A bank nurse on a care of the elderly ward raised concerns with the bank about the treatment and neglect of patients, and said they did not want to return to work on the ward. The concerns included staff shouting, using abusive language, poor basic hygiene, and falsification of records.
The manager of the nursing bank raised these concerns with senior nursing staff in the board. The board started a full investigation under stage 2 of the whistleblowing procedure.
The senior nurse in the board involved in the investigation met with the bank manager, the bank nurse and their Royal College of Nursing (RCN) representative. The bank nurse was provided with assurance that they had done the right thing by reporting their concerns. They reviewed the nurse's experiences on the ward, and explored what support was in place for them through the whistleblowing procedure. The RCN representative also provided support to ensure they could continue to work for the bank.
An investigator was identified from another department who considered the scope of the investigation, and established roughly how long it would take to complete. It was clear that the investigation would require several members of staff to be interviewed, often with representatives of professional bodies. As a result, it was anticipated from the outset that the timescales for the investigation would be longer than 20 working days. The bank nurse and their manager were informed of the likely timescales for the investigation within 20 working days of when they had raised the concern, and were kept informed every 20 working days of what progress had been made with the investigation.
The investigation found that some staff had failed to follow safe practice.
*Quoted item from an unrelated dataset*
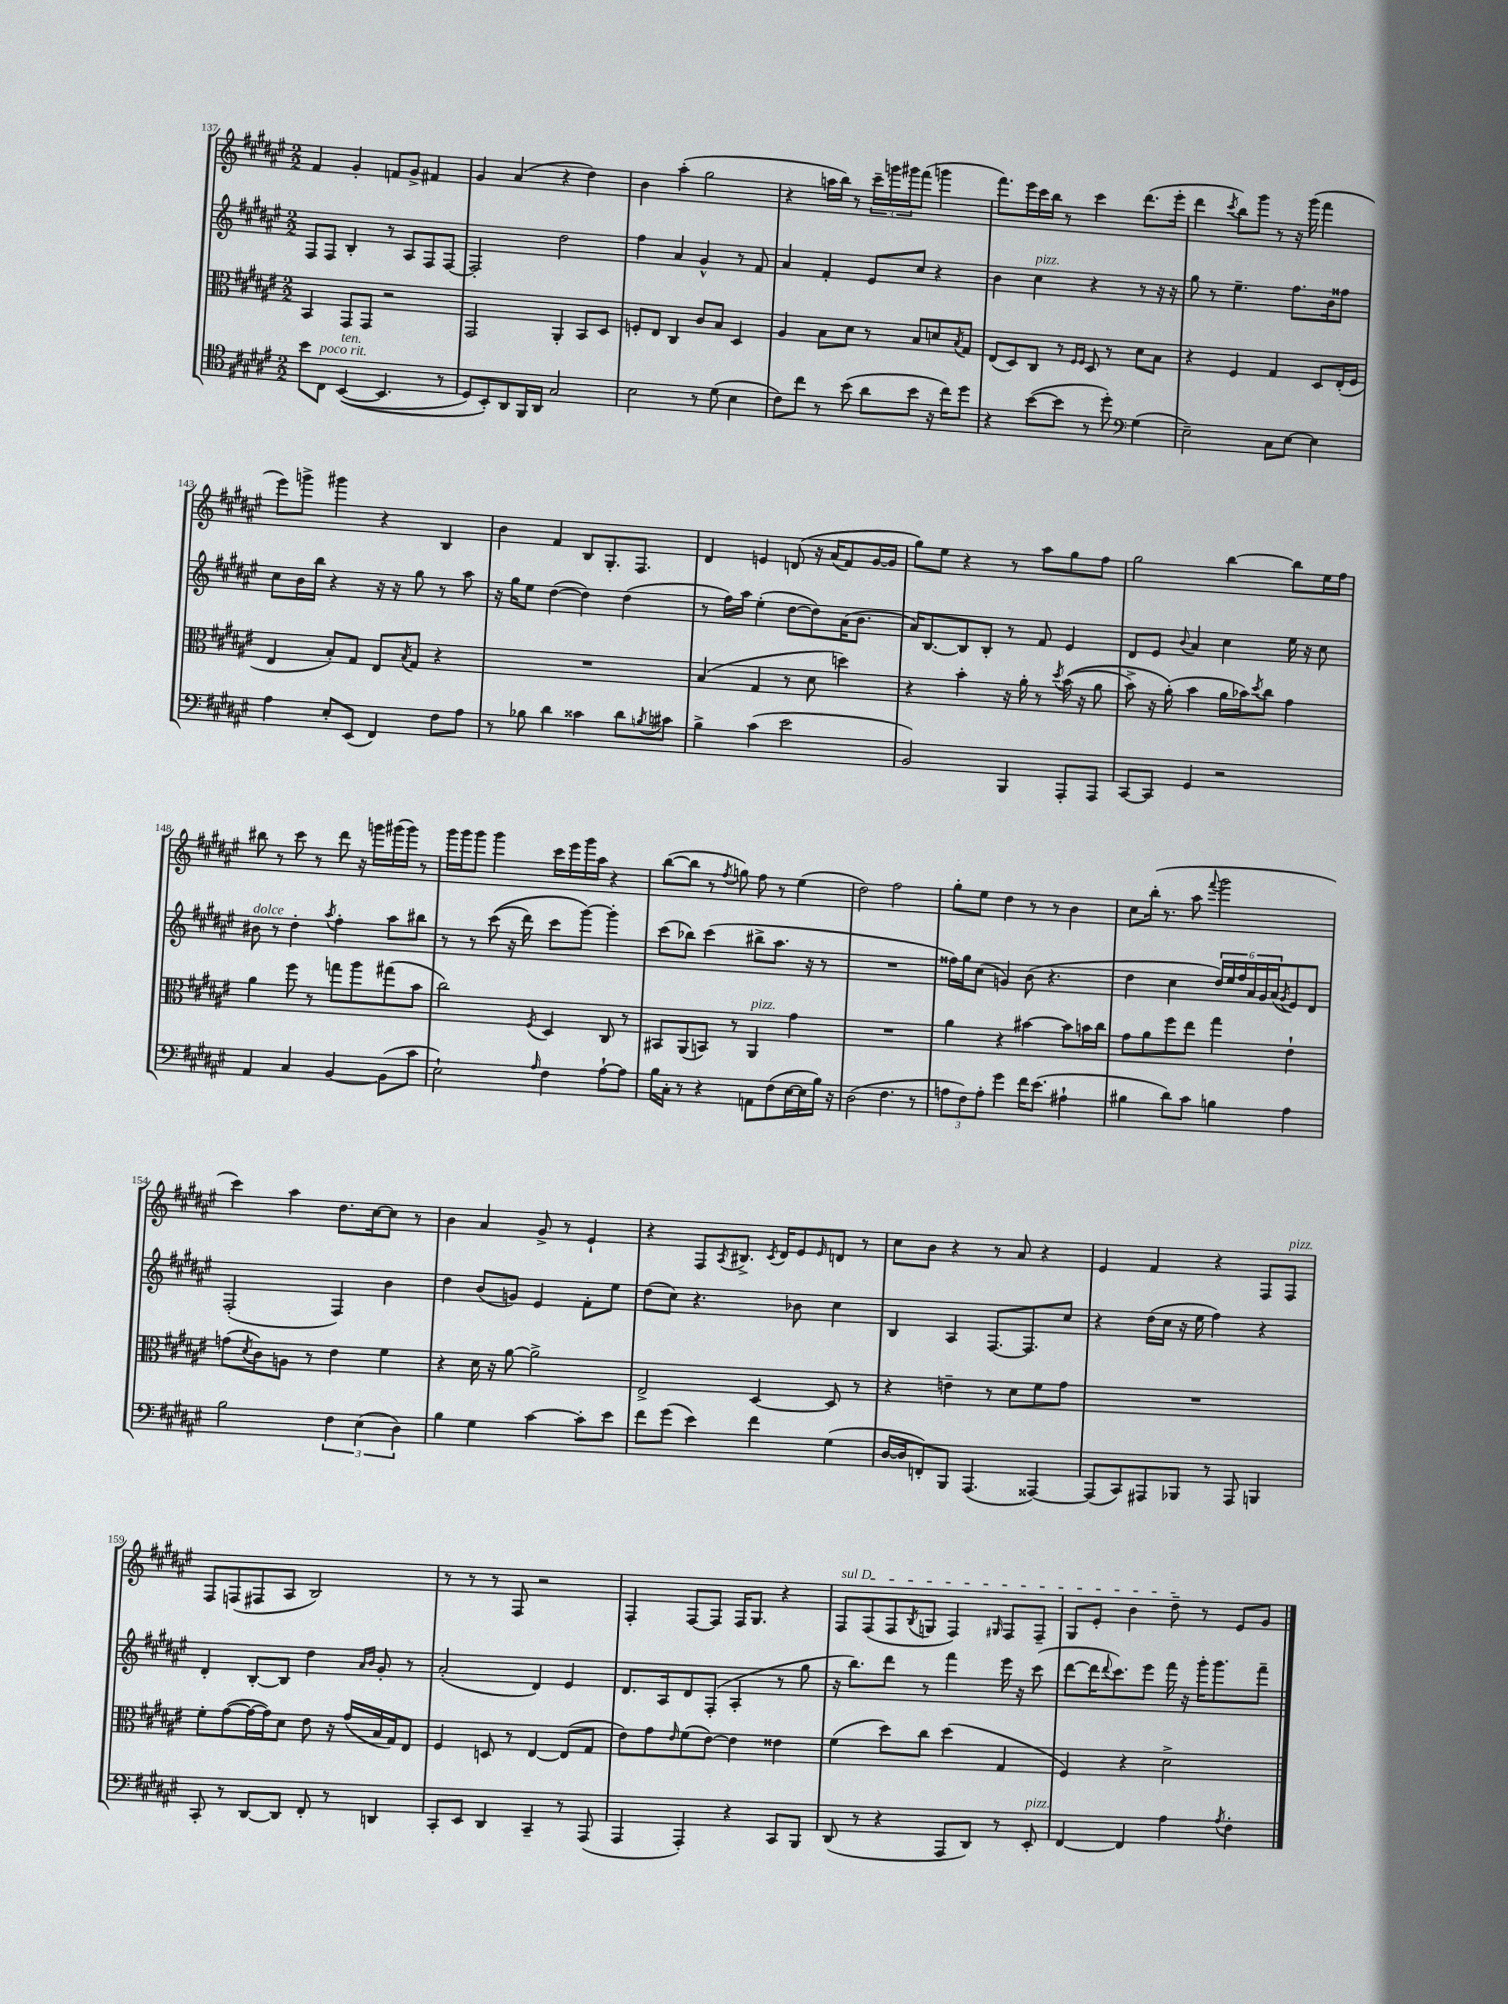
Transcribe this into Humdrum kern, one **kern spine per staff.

It upheld the majority of the concerns raised by the bank nurse, though it was noted that poor practice was more significant when staff were unobserved. Further action was taken against these staff through the board’s HR procedures.
The investigation also identified that staff sickness absence was an issue in the ward, that staff documented care when no care had been given, and that this reflected a wider culture that lacked compassion and respect for patients.
The board put in an immediate action plan, and wrote to all the staff involved. They also apologise to the patients and their families. They write to the bank nurse to thank them for raising the initial concerns, and provide a full update on what action had been taken, while withholding appropriate information in relation to the HR action. The bank nurse is also signposted to the INWO if they do not think that this concern has been resolved.